Sam Poser, analyst at Sterne Agee, said Skechers’ clean inventory levels were most impressive, especially after previous quarters of aggressively clearing toning product at the expense of margins. “We hope that management will begin to view scarcity as a valuable part of their strategy,” he said.
Analysts noted the second quarter won’t be smooth sailing, but that top-line trends should improve in the third quarter, when growth will turn positive again.
“Expect a swift wholesale recovery [although the] magnitude is uncertain,” said Scott Krasik, analyst at BB&T Capital Markets. “Backlogs are still negative.”
Skechers called out several bright spots in its international business. COO and CFO David Weinberg said the Asia-Pacific regions continue to perform well, led by South Korea, which is now one of its largest distributors, as well as Australia, New Zealand, Indonesia, Hong Kong, Russia and the Middle East.
The firm also is bullish about the GoRun and GoWalk lines, attributing some of the first-quarter results to strong initial sales of those products.
“The sell-throughs have been strong, and we are now filling additional orders,” Weinberg said. “One million pairs shipped out the door [for the full year] would be on the high side, but it’s certainly possible.”
Weinberg also said, “We can still do a lot of work.
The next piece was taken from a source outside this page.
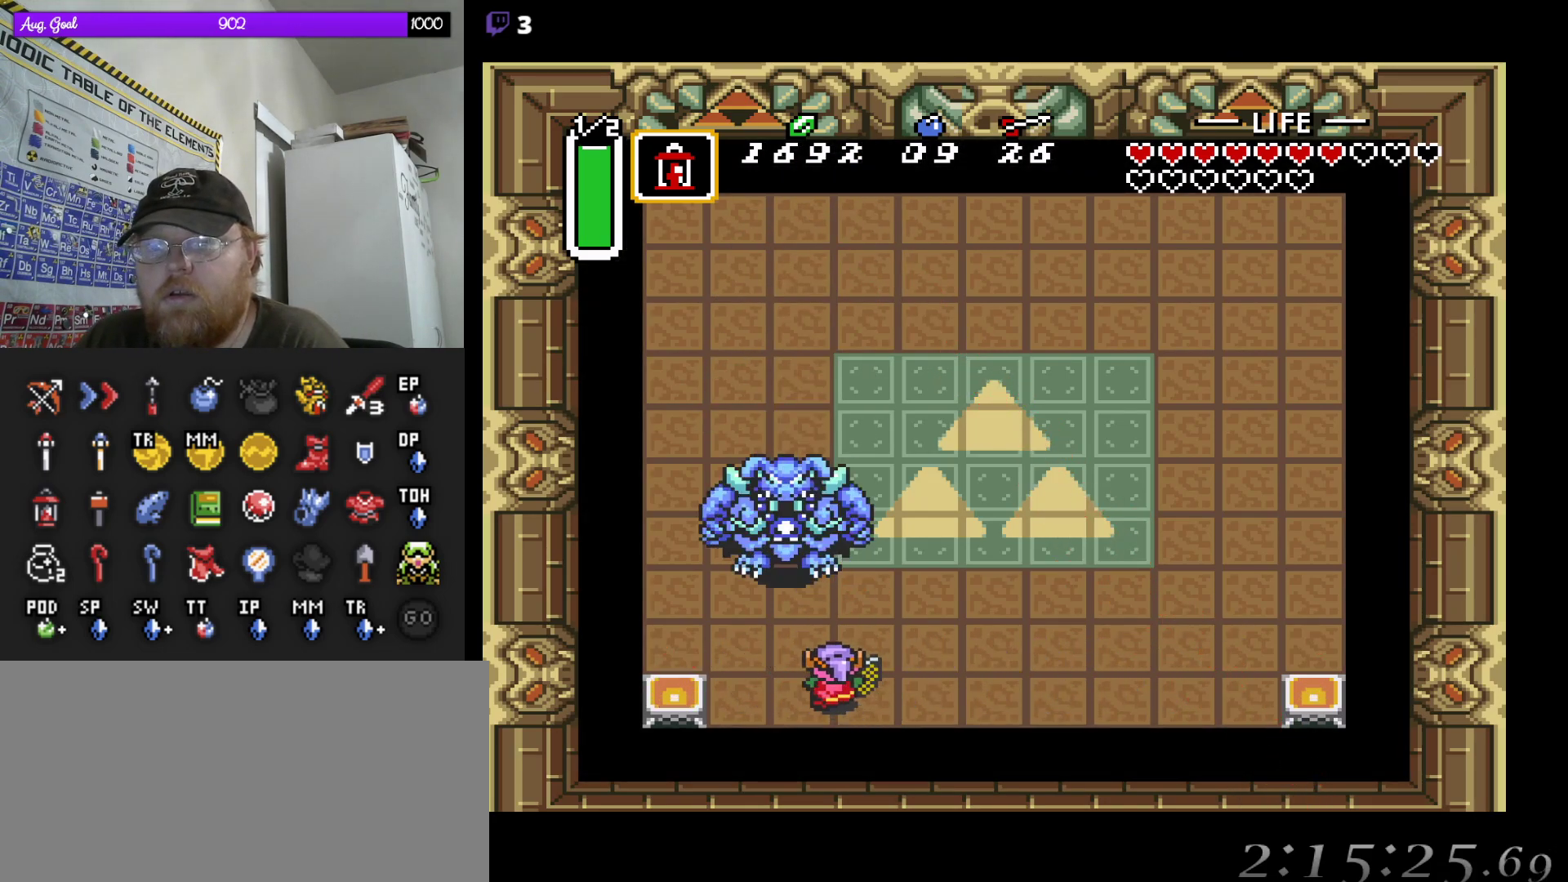
{"buttons": ["START"], "events": [[83, "DPAD_UP", "up"], [150, "DPAD_LEFT", "up"], [150, "DPAD_UP", "down"], [250, "DPAD_UP", "up"], [500, "START", "down"]]}
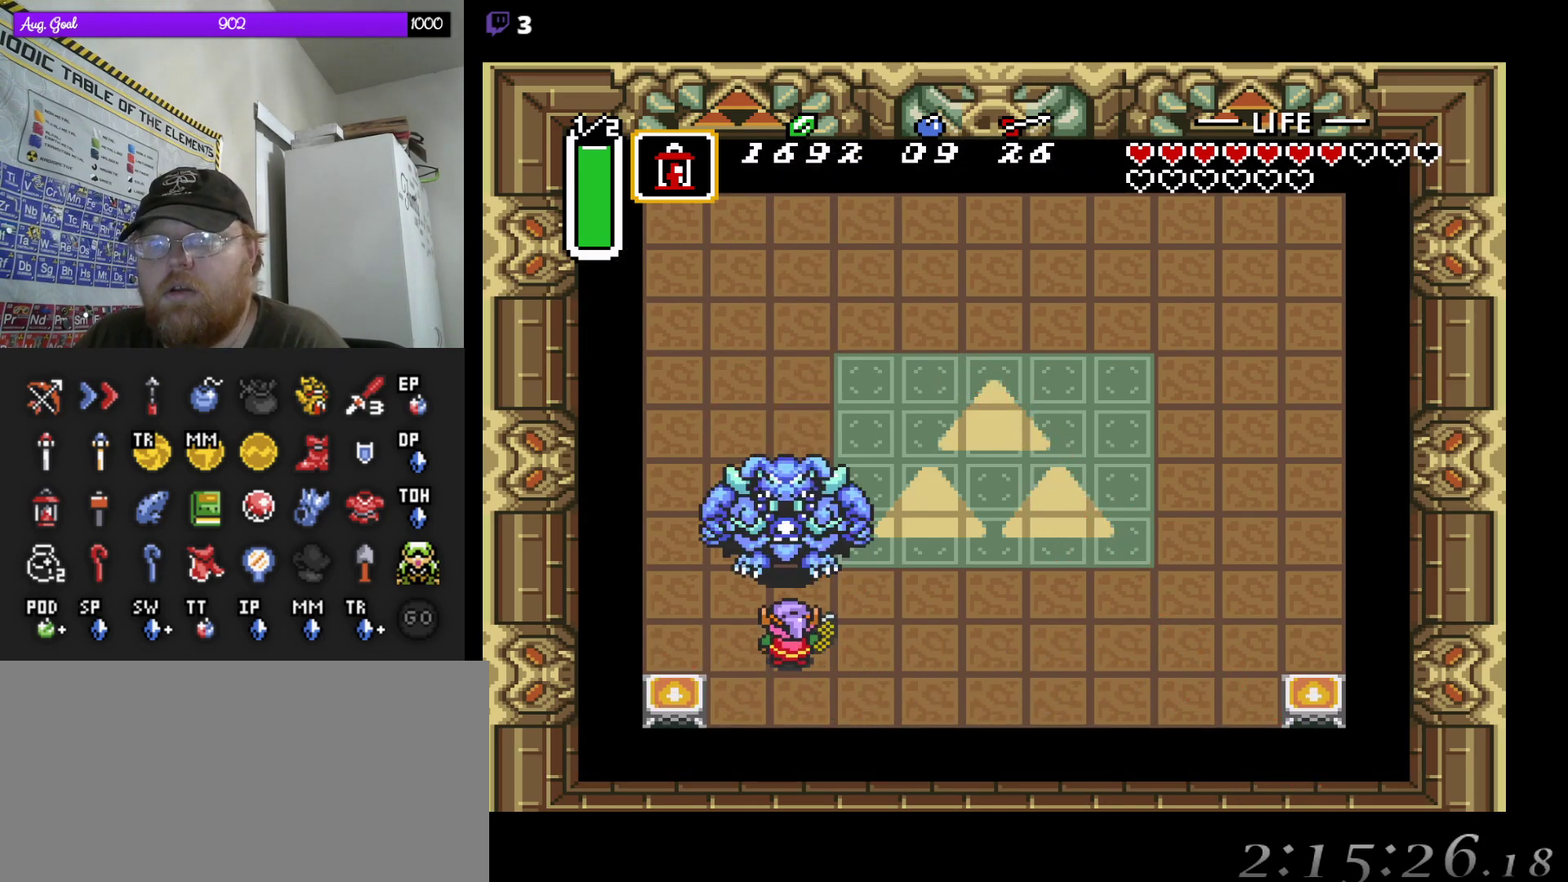
{"buttons": [], "events": [[217, "START", "up"]]}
I’d like to believe we can be profitable at $1.5 billion and north. We’ll do better than that certainly as we get into 2013. Our goal for the balance of 2012 is to return to profitability by delivering fresh products and supporting it with marketing that will drive sales and awareness, and to expand in key business channels while managing our expenses.”
For the first quarter ended March 31, Skechers lost 7 cents a share. Revenue declined 26.2 percent to $351.3 million. Net loss was $3.7 million, compared with a net income of $11.8 million a year ago.
Cash stood at $391.6 million, compared to $351.1 million a year ago, and long-term debt was $73.9 million.